La burqa et la République : incompatibles ?
Alors que le rapport de la mission sur le port du voile intégral a été remis il y a quelques semaines au premier ministre, les débats ont été intenses entre gauche, droite et citoyens ordinaires.
La burqa, le voile intégral, le niqab, peu importe la dénomination, a soulevé un de ces débats dont la France a le secret, où valeurs de la République, droits de la femme, religion, ordre public et engagement politique se mêlent avec confusion et effusion. Les discussions autour de la burqa, cet habit traditionnel qui recouvre tout le corps de la femme, se sont concentrées sur l’opportunité ou non de voter une loi interdisant son port dans l’espace public.
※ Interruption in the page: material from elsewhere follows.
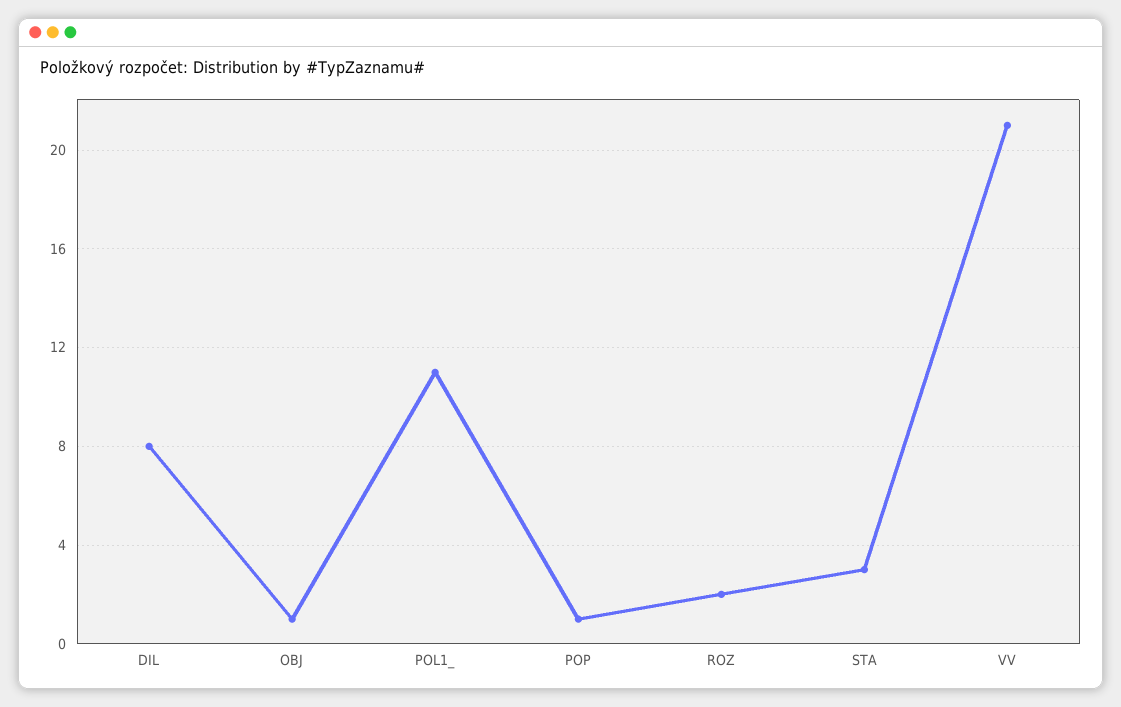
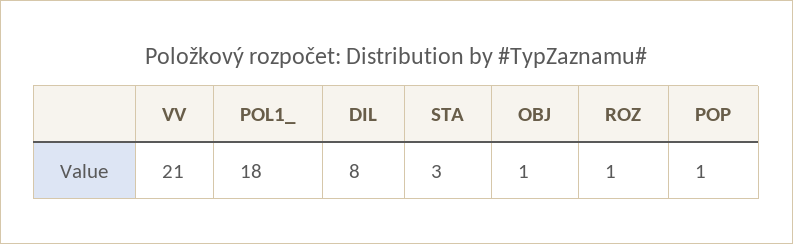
POL1_: 11 -> 18
ROZ: 2 -> 1

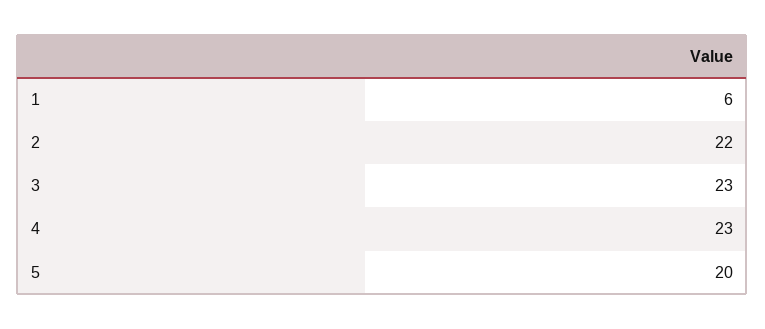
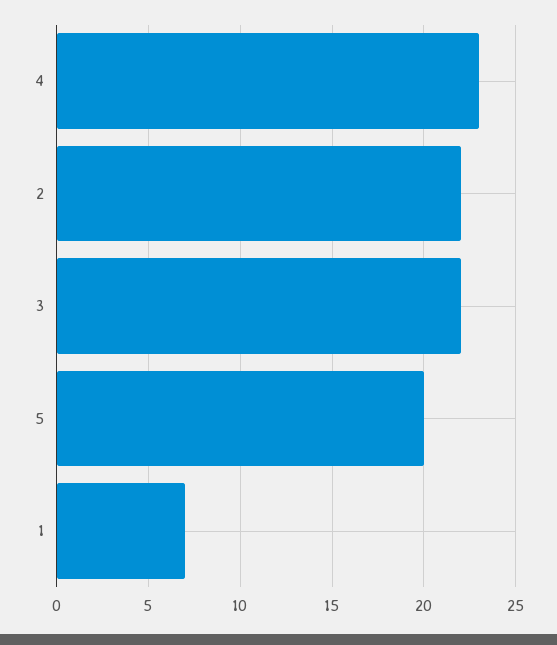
1: 6 -> 7
3: 23 -> 22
Après les déclarations du président Sarkozy, selon qui la burqa n’est pas « l’idée que la République française se fait de la dignité de la femme», une mission parlementaire devait faire état du phénomène et réfléchir à des solutions. Se gardant de prendre position, le rapport a laissé au Conseil d’Etat le soin d’examiner une éventuelle proposition de loi contre le port du voile intégral dans l’espace public. Le rapport préconise tout de même l’adoption d’une résolution parlementaire réaffirmant la prééminence des valeurs républicaines sur les pratiques communautaires, et condamnant le port du voile comme contraire à ses valeurs.
Promotion personnelle
Les politiques se sont bien sûr emparés du débat, droite et gauche étant divisées, entre elles comme au sein de leur propre parti. L’Elysée freine, partisane du consensus, l’Assemblée pousse et les francs-tireurs se multiplient. Social, le sujet est devenu politique, voyant s’affronter deux visions opposées : celle de Jean-François Copé, président du groupe UMP, qui se pose en farouche défenseur d’une interdiction générale, et celle du président Sarkozy, qui se veut beaucoup plus prudent. Alors que Copé a déposé une proposition de loi, au nom de l’UMP, l’Elysée a dénoncé de son côté une promotion personnelle de l’ambitieux maire de Meaux qui est sur une trajectoire présidentielle.
Laïcité contre liberté ?
Mais en dehors de ces considérations politiques, le débat sociétal fait rage entre partisans durs d’une laïcité pure et défenseurs de la diversité et des libertés individuelles. Une loi au nom de la laïcité peut-elle menacer les libertés individuelles ? Deux des principaux fondements de notre République peuvent-ils se contredire et entrer en conflit ? Les débats se cristallisent autour de la défense, d’un côté de la liberté de ces femmes à qui on impose, ou non, de se voiler entièrement, et de l’autre celle du droit de ces femmes à exercer librement leur religion. La question qui fait rage est celle de la liberté de ces femmes. La République est-elle là pour déterminer si elles sont libres ou opprimées, et si le voile intégral symbolise l’inégalité entre l’homme et la femme ? Les obstacles à la législation d’interdiction sont nombreux : une loi prendrait le risque de stigmatiser les musulmans et l’Islam, dans un contexte où les valeurs républicaines sont malmenées par le débat stérile sur l’identité nationale. La laïcité n’est pas censée régir la tenue des adultes dans l’espace public. Même si la burqa n’est pas une prescription religieuse, la viser, c’est risquer de se mettre à dos une partie de la communauté musulmane, déjà méfiante à l’égard de la France. Le repli identitaire auquel on assiste dans les banlieues et la montée de l’islamisme inquiète et en pousse beaucoup à se positionner en faveur d’une législation. Mais est-ce la bonne solution? Les minorités visées ne vont-elles pas, en représailles, adopter une ligne plus dure et encourager, par provocation ce phénomène encore très minoritaire aujourd’hui (pas plus de 2000 femmes en France) ? Le Conseil constitutionnel et la Cour européenne des droits de l’homme pourraient invalider une loi, considérée par certains comme une atteinte aux libertés individuelles. De plus, la loi serait difficilement applicable par les forces de l’ordre. La plupart des femmes en burqa sont en effet issues de cités sensibles où la police a déjà beaucoup de mal à intervenir en temps normal.
Les principales intéressées, dont on trouve en ce moment de nombreux témoignages dans la presse, proclament leur libre choix et la compatibilité de leur conviction religieuse avec le respect des valeurs de la République. Mais pour Jacques-Alain Miller, philosophe et psychanalyste, « voir sans être vu, c’est être pur regard : ça paralyse toute interaction, ça rend impossible l’intersubjectivité. La burqa n’est pas citoyenne ». Les Français, eux, sont une majorité à s’être prononcés en faveur d’une loi d’interdiction dans l’espace public. Le débat est loin d’être clos.